She had stayed twenty minutes late at school, helping Mr. Fleischer clean the boards. Mr. Fleischer, a man with a white-brown beard and a bald head, had asked her a lot of questions about herself — what she did when she was home, how she got along with her parents, whether she liked school. Tess had answered dutifully but unenthusiastically, and after a while Mr. Fleischer had frowned and stopped asking. Which was perfectly okay with her.

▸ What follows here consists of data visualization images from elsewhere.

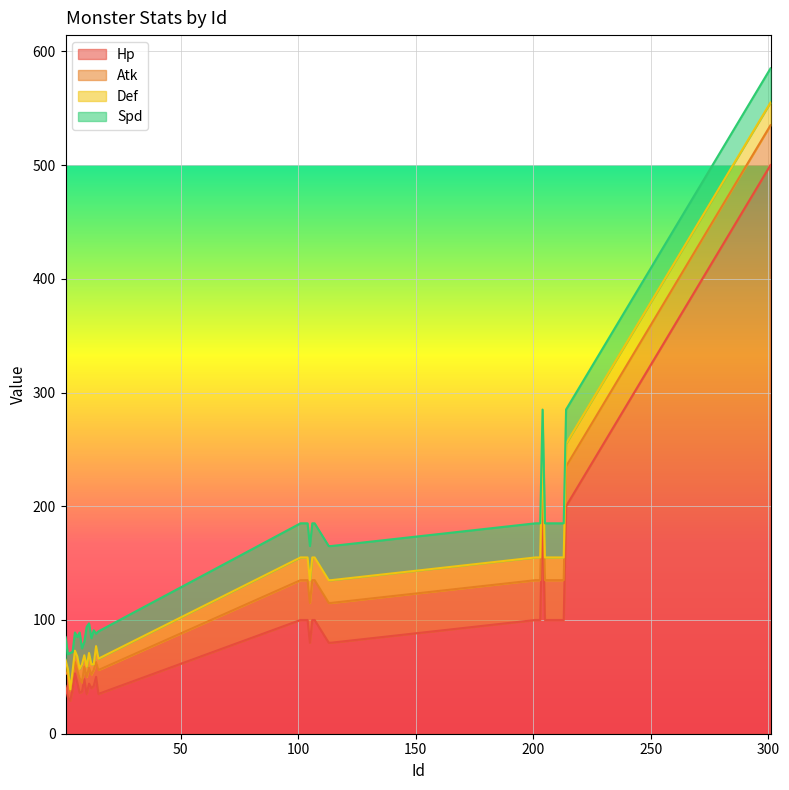

At which category does the chart reach its minimum across all series?

3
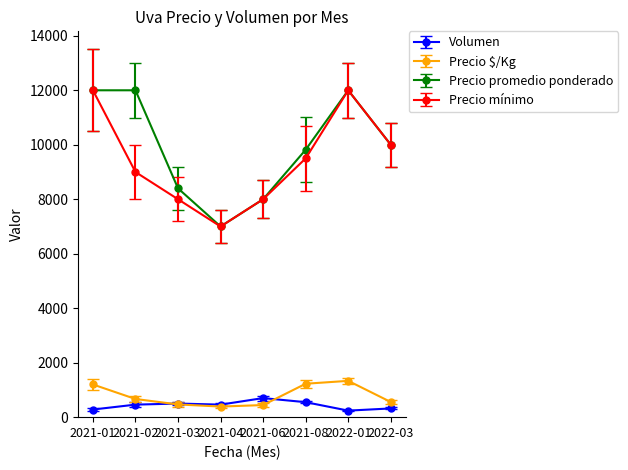

True or false: Precio $/Kg has more than 2 interior local peaks.

False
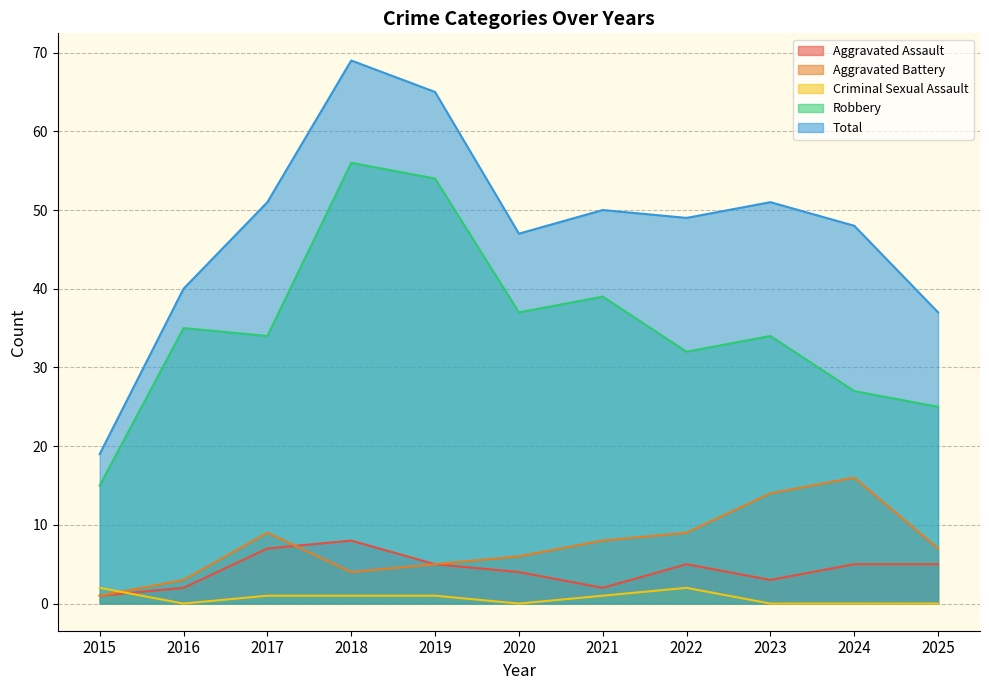

What is the difference between the Aggravated Battery values at 2015 and 2025?

6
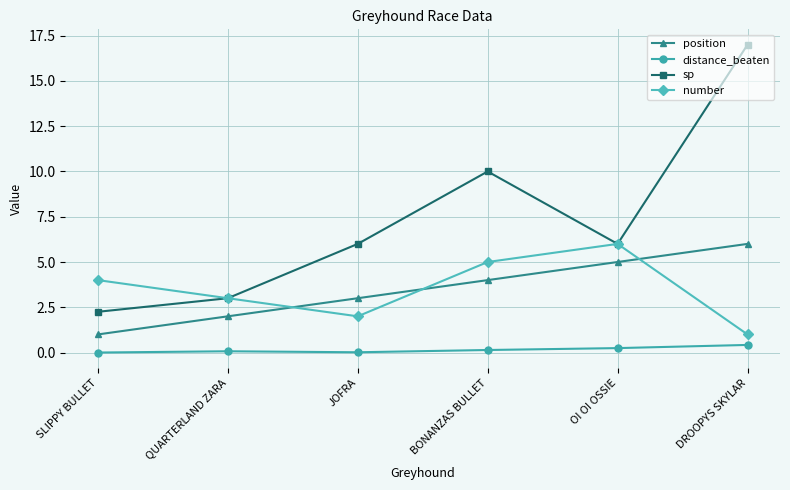

What is the difference between the number values at QUARTERLAND ZARA and JOFRA?

1.0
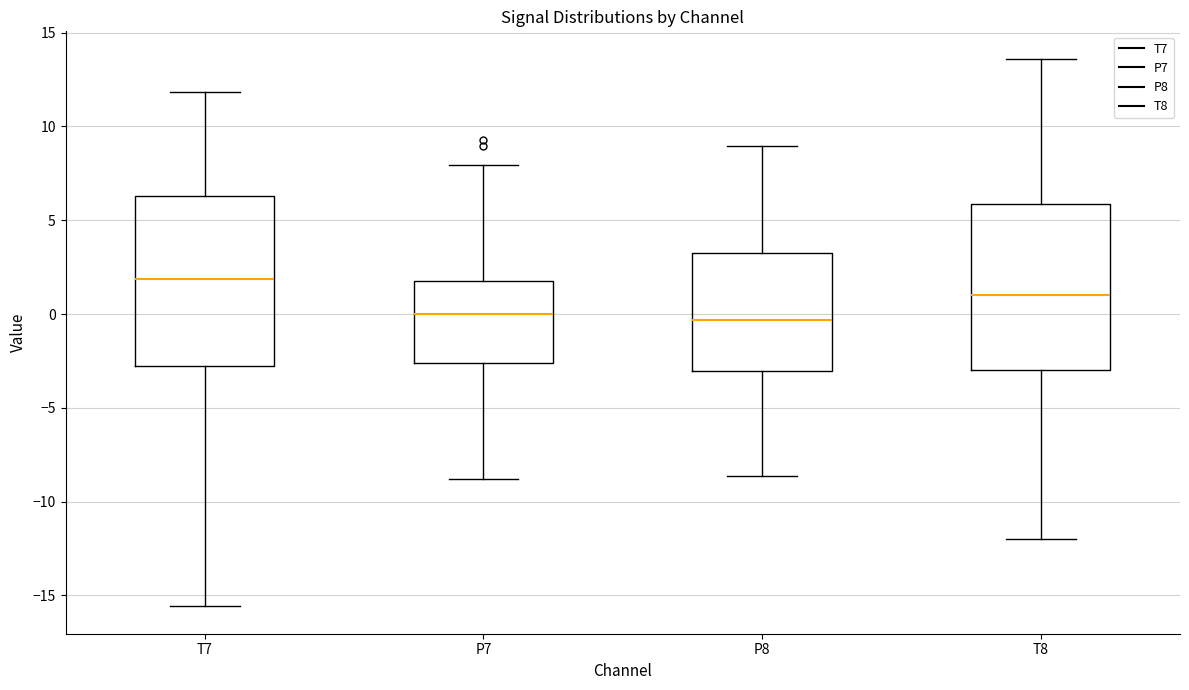

Reading left to right, transcribe this box plot: for each box, give where its median line is, the range the box spans, and where its two whiskers end, as read against the y-axis. The values are not printed on the chart, so give them approximately, as read against the axis.

T7: median 2.0, box -3.0 to 6.5, whiskers -15.5 to 12.0
P7: median 0.0, box -2.5 to 2.0, whiskers -9.0 to 8.0
P8: median -0.5, box -3.0 to 3.5, whiskers -8.5 to 9.0
T8: median 1.0, box -3.0 to 6.0, whiskers -12.0 to 13.5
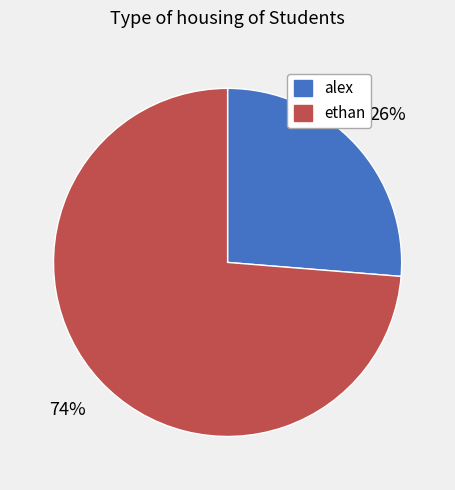

What is the ratio of the value at ethan to the value at alex?

2.8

Did she like school? It was too early to tell. School had hardly started. The weather wasn’t even cool yet, though the wind that brushed the sidewalk and flapped her skirt had a touch of autumn in it. You couldn’t tell about school, Tess thought, until at least Halloween, and Halloween was still a couple of weeks away. By then you knew how it would be — for better or worse.

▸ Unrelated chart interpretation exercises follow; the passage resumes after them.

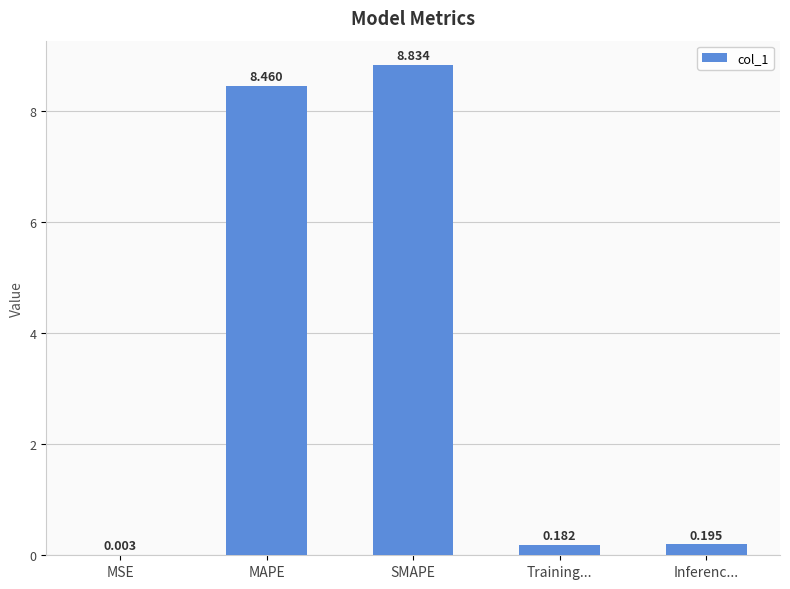

How many data points does each series have?

5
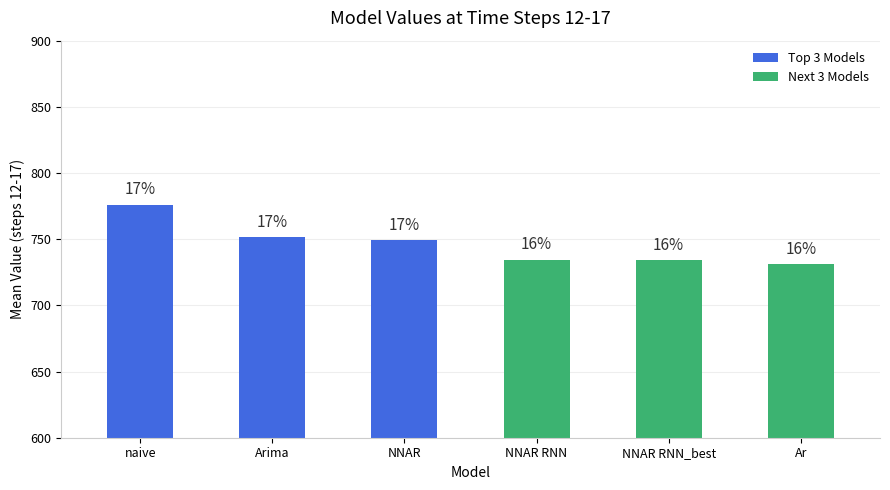

Are the bars horizontal?

No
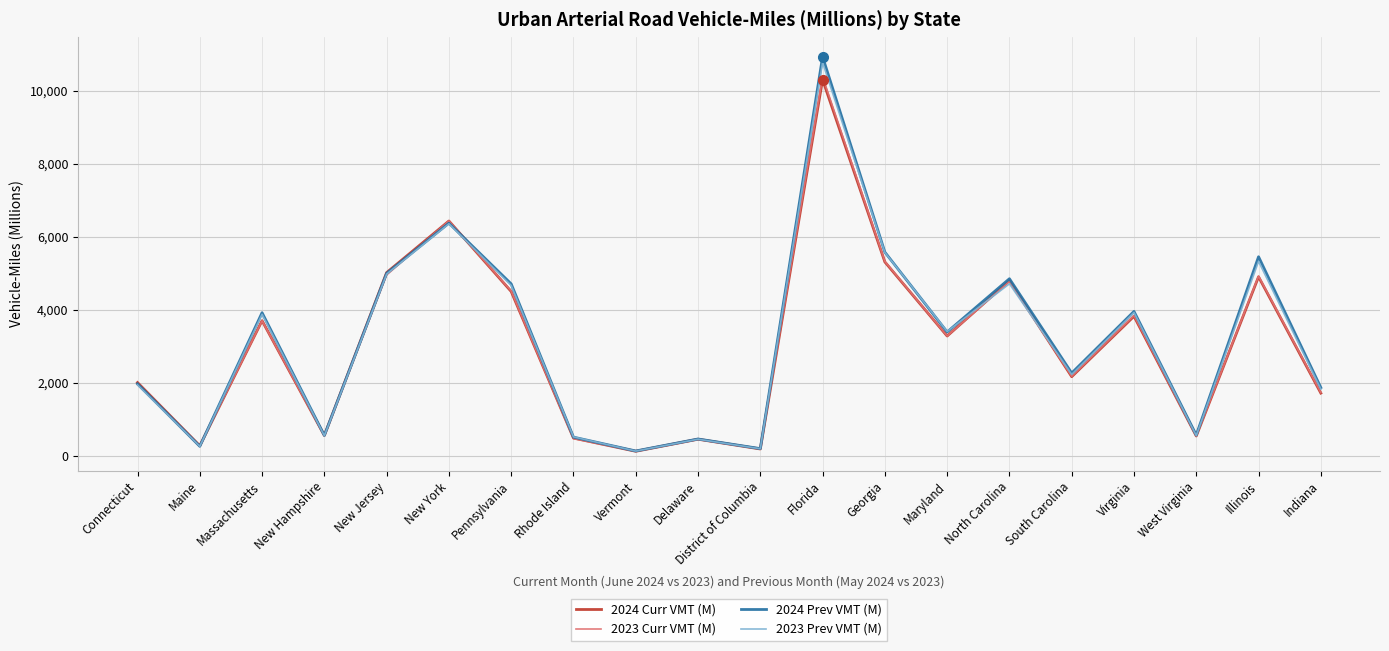

The value of 2024 Curr VMT (M) at Maryland is 3288. True or false?

True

She didn’t even know if she liked Blind Lake, the town-not-a-town near the lake-not-a-lake. Crossbank had been better, in some ways. More trees. Autumn colors. Snow on the hills in winter. Her mother had said there would be snow here, too, and plenty of it, and maybe this time she would make friends to go sledding with. But the hills seemed too low and gentle for proper sledding. Trees were sparse here, mostly saplings planted around the science buildings and the shopping concourse. Like trees imperfectly wished-for, Tess thought. She passed some of these on the lawns of the town houses: trees so new they were still staked to the earth, still trying to take root.

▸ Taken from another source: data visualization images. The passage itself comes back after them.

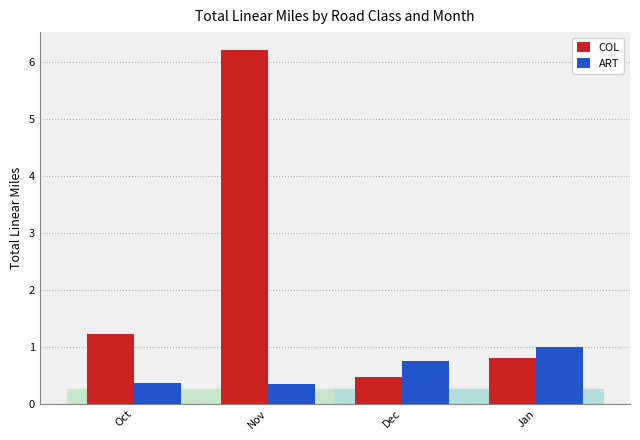

How many series are shown in this chart?

2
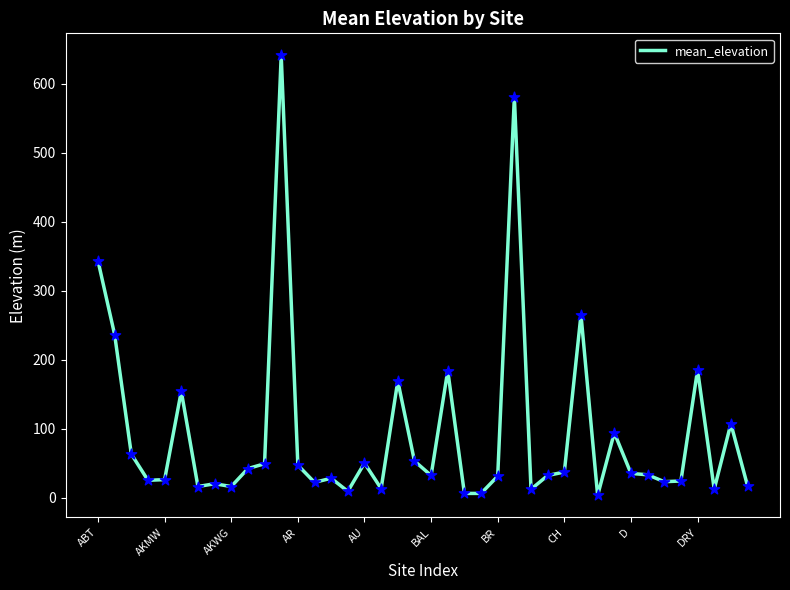

What is the maximum value shown in the chart?

641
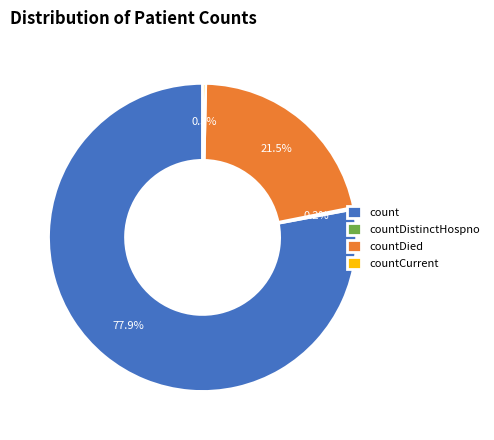

To the nearest percent, what is the difference between the count and countDied slice percentages?

56%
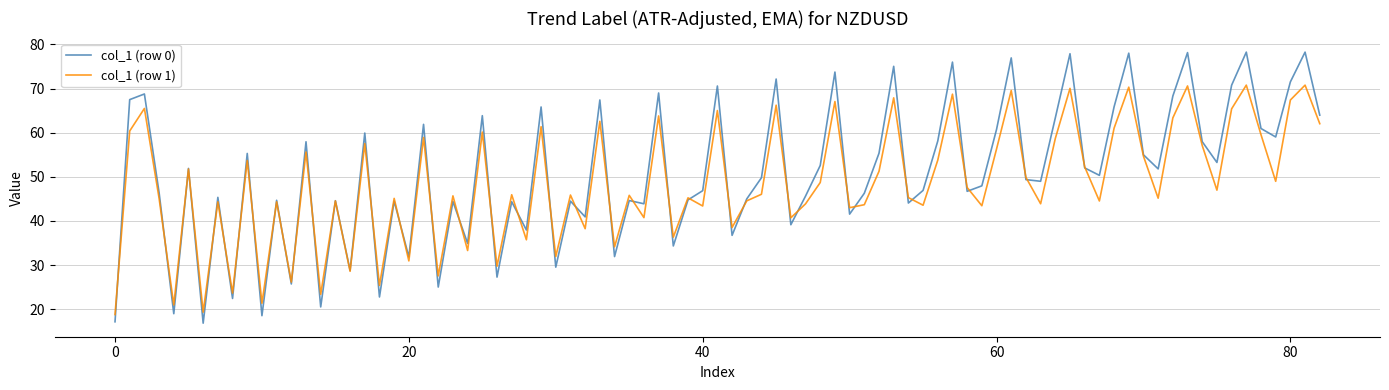

What is the smallest value displayed?

16.9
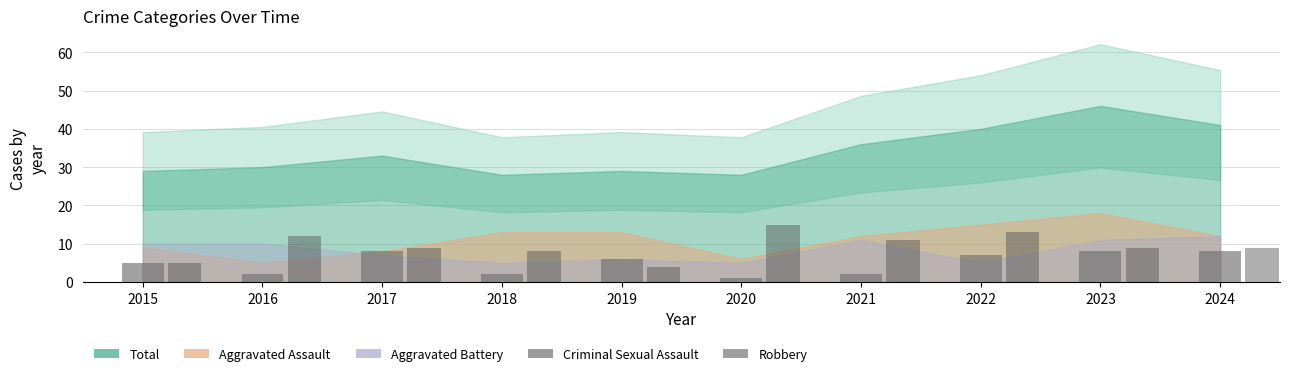

What is the average value of the Criminal Sexual Assault series?

5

She came to her father’s small house and saw that his car wasn’t in the driveway. He wasn’t home yet. That was unusual but not unheard-of. Tess used her own key to let herself inside. The house was ruthlessly tidy and the furniture still smelled new, welcoming but somehow unfamiliar. She went to the narrow, gleaming kitchen and poured herself a glass of orange juice from the refrigerator. Some of the juice spilled over the lip of the glass. Tess thought about her father, then took a paper towel and wiped the tiled counter clean. She deposited the balled-up evidence in the bin under the sink.